**What this task involves**:
Quote each text line of every row below verbatim, leaving the pictures out of your answer.

**Supplied records**:
☆ ☆ ☆
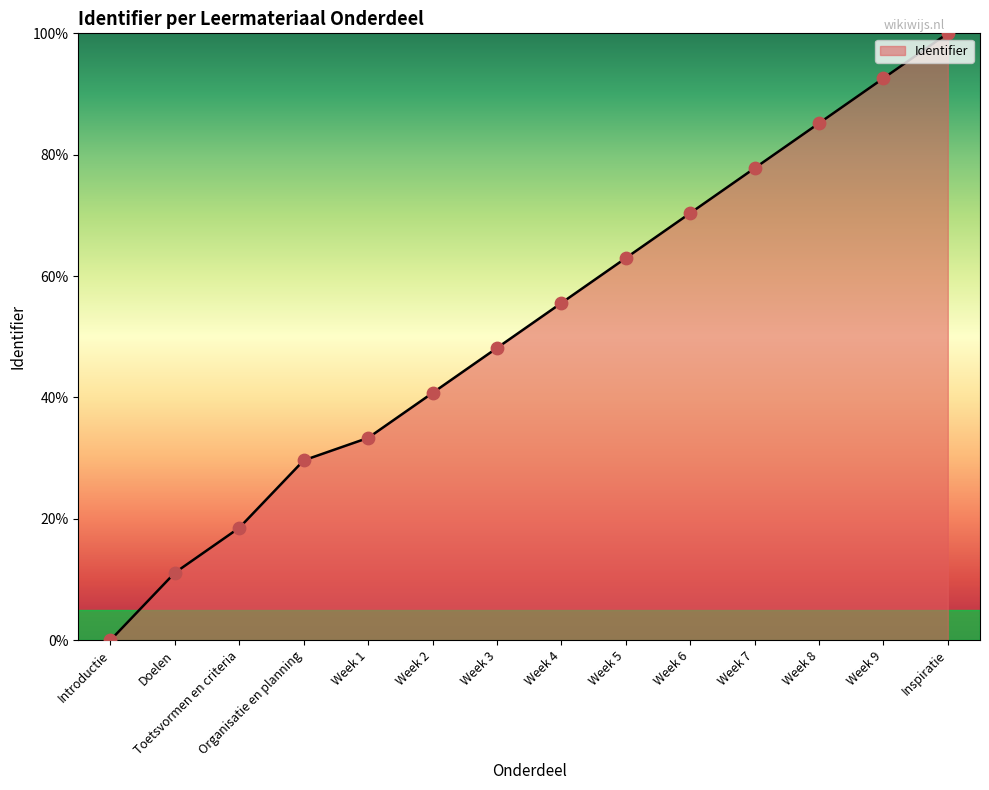

What is the ratio of the value at Week 9 to the value at Week 4?

1.7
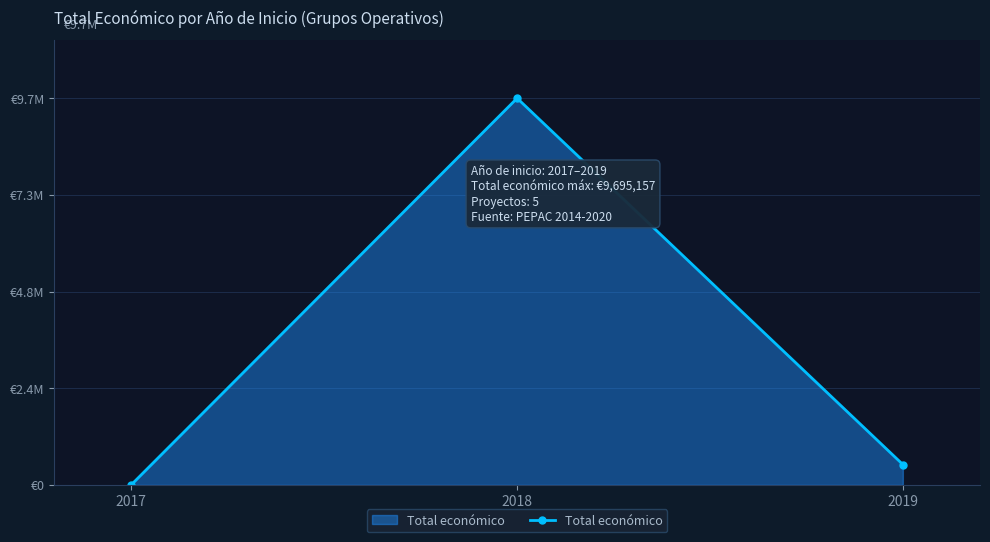

Reading right to left, list all the values displayed in this chart.

511047	9695157	4950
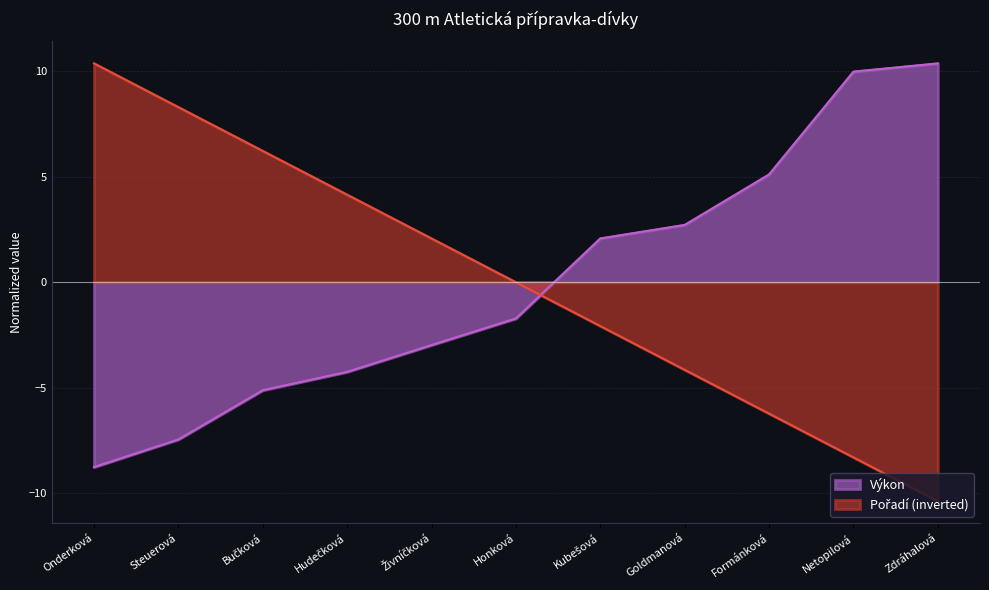

The value of Pořadí at Netopilová is -12.6. True or false?

False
☆ ☆ ☆
**Exercise answer**:
What is the ratio of the value at Week 9 to the value at Week 4?

1.7

Reading right to left, list all the values displayed in this chart.

511047	9695157	4950

The value of Pořadí at Netopilová is -12.6. True or false?

False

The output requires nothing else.